First, ask your insurance provider to show you exactly where in the policy it states that this particular peril is not covered. It may be that once you have read your policy, you will realize that you have no argument. (That's why it's so important to ask your insurance provider what is not covered before you buy your policy.)
However, many claims are not so cut-and-dried. Perhaps, having checked your policy, you still disagree with the insurer's decision. Try to resolve your problem within the company first. Discuss your case with a senior official in the claims department, the claims manager, if possible. This official may make an allowance if there is a gray area, and particularly if you are a good long-term customer. But don't count on it.
If you're still not satisfied, find out if the insurance company (not the broker) has an ombudsperson or an employee who deals with consumer complaints (in Ontario, all insurance companies are required by law to have someone in this position). If so, contact that person.
Another option is to speak with one of the information officers at the consumer assistance centres operated by the Insurance Bureau of Canada (for property and casualty insurance) and the Canadian Life and Health Insurance Association (for life and health insurance questions). While they do not have the authority to intervene in the company's decision, they will advise you as to your best course of action, or tell you if you have a case at all.
As of December, 2002, consumers have access to a new, free service to help resolve all types of financial-services complaints, including insurance. The Centre for the Financial Services OmbudsNetwork (CFSON) can be reached toll-free at 1-866-538-FS0N (3766), or 416-777-2043 in Toronto (for services in French, call 1-866-668-7273). Web site: www.cfson-crcsf.ca . In order to use this service, you must first have tried to resolve your complaint at the company level. If you have done so and are still not satisfied, the Centre will refer you to one of the three industry-level ombudservices: the Canadian Life and Health Insurance OmbudService (CLHIO), for life- and health-related insurance complaints; the General Insurance OmbudService (GIO), for home, car, and business insurance complaints; or the Ombudsman for Banking Services and Investments (OBSI), for all other types of financial-services complaints. The service is available Monday to Friday, from 9:00 a.m. to 7:00 p.m. EST. Fax, voice, e-mail, and Web access are available around the clock.
CFSON now also offers the Complaint Couriers financial complaint module, an online tool that walks consumers through a multi-step process, beginning with complaint assessment, followed by an overview of rights and responsibilities, and guidance in contacting the financial provider, both by telephone and by letter. For consumers who have completed all the steps at the company level and are still not satisfied, the tool provides an online form that can be completed and e-mailed seamlessly to one of the three independent ombudservices. The financial complaint module can be accessed through the CFSON Web site.

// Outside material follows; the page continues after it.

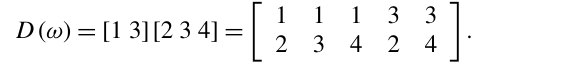
motion ( − m 1 ω 2 ), is marked as edge 1. The same goes for the inertial force of mass m 2 being marked as edge 2. The load of the spring k 1 that is tying the motion of two masses together is marked as edge 3. The load of the spring k 2 tying the mass m 2 to a rigid support surface is marked as edge 4. Last, the external force F 1 acting on the mass m 1 is marked as edge 5. It is important to note that this model and graph is only representing the motion in one dimension.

The ombudservices have the capacity to produce a report with recommendations, including, in some cases, restitution or compensation. However, the recommendations are not binding on the insurer.
In the case of property-claim disputes, you could also retain a public adjuster, a licensed adjuster who acts on your behalf to settle your loss with the insurance company, taking a percentage of the final settlement as payment. While public adjusters are not as common in Canada as they are in the United States, and the insurance industry -- not surprisingly! -- tends to shun them, they represent yet another avenue for dissatisfied consumers.

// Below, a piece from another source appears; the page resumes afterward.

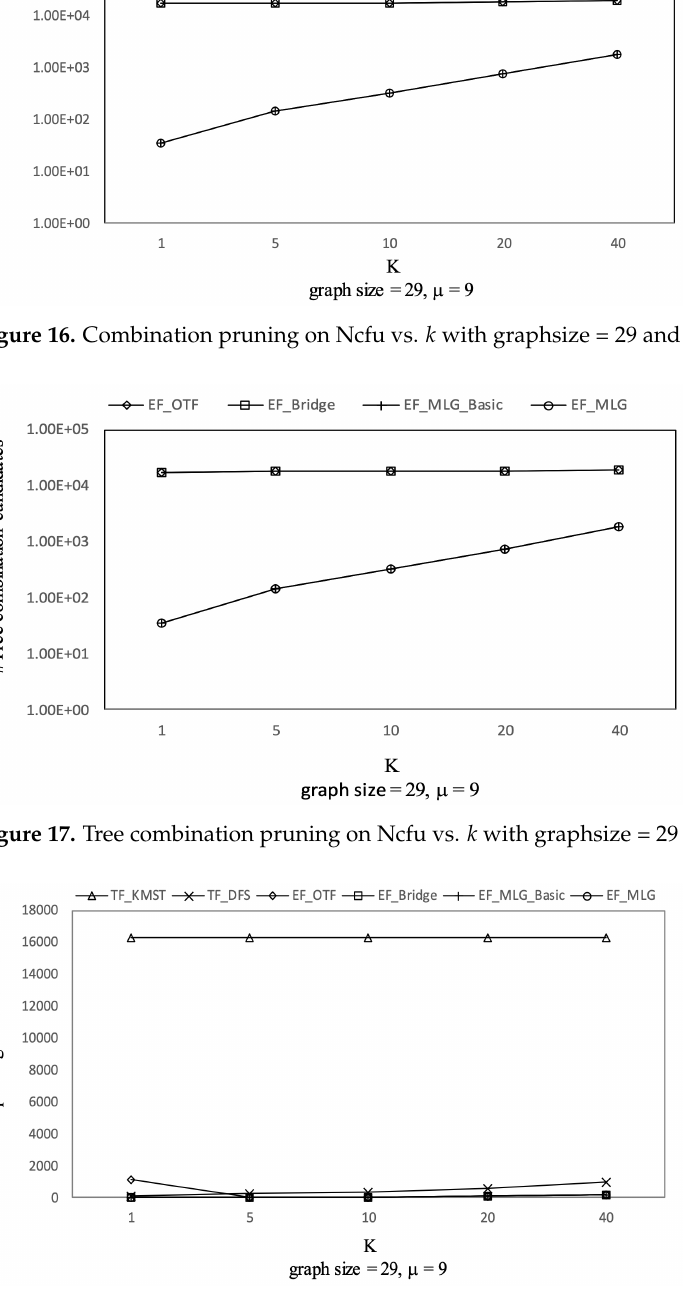
Figure 18. Spanning tree pruning on Ncfu vs. k with graphsize = 29 and µ =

Finally, you may have to resort to legal action. If you retain a lawyer, choose one who specializes in insurance litigation, and ask in advance about fees. Lawyers' fees for bodily-injury lawsuits are usually payable upon settlement of the case, rather than on an hourly basis.
Most insurance disputes arise from a lack of communication upfront, when the insurance was purchased. Who can blame consumers for crying foul when, for example, they are penalized for small claims that they probably wouldn't have made had they known the surreptitious rules by which insurers play. It's the responsibility of the insurance provider, not only to explain these practices, but to inform the consumer what is, and isn't , covered in the policy. Simply handing over a brochure to the consumer will not do the trick.
But policyholders must also learn to ask the right questions and make the effort to understand what they are buying. If your insurance provider is not willing to take the time to assess your needs, answer your questions, and explain your policy to you, find one who will. Ask trusted friends or relatives for recommendations, especially if they have experienced a recent claim. Insurance is a big expenditure, and you need to be sure you are getting what you're paying for – the peace of mind that comes from knowing you have the right insurance protection.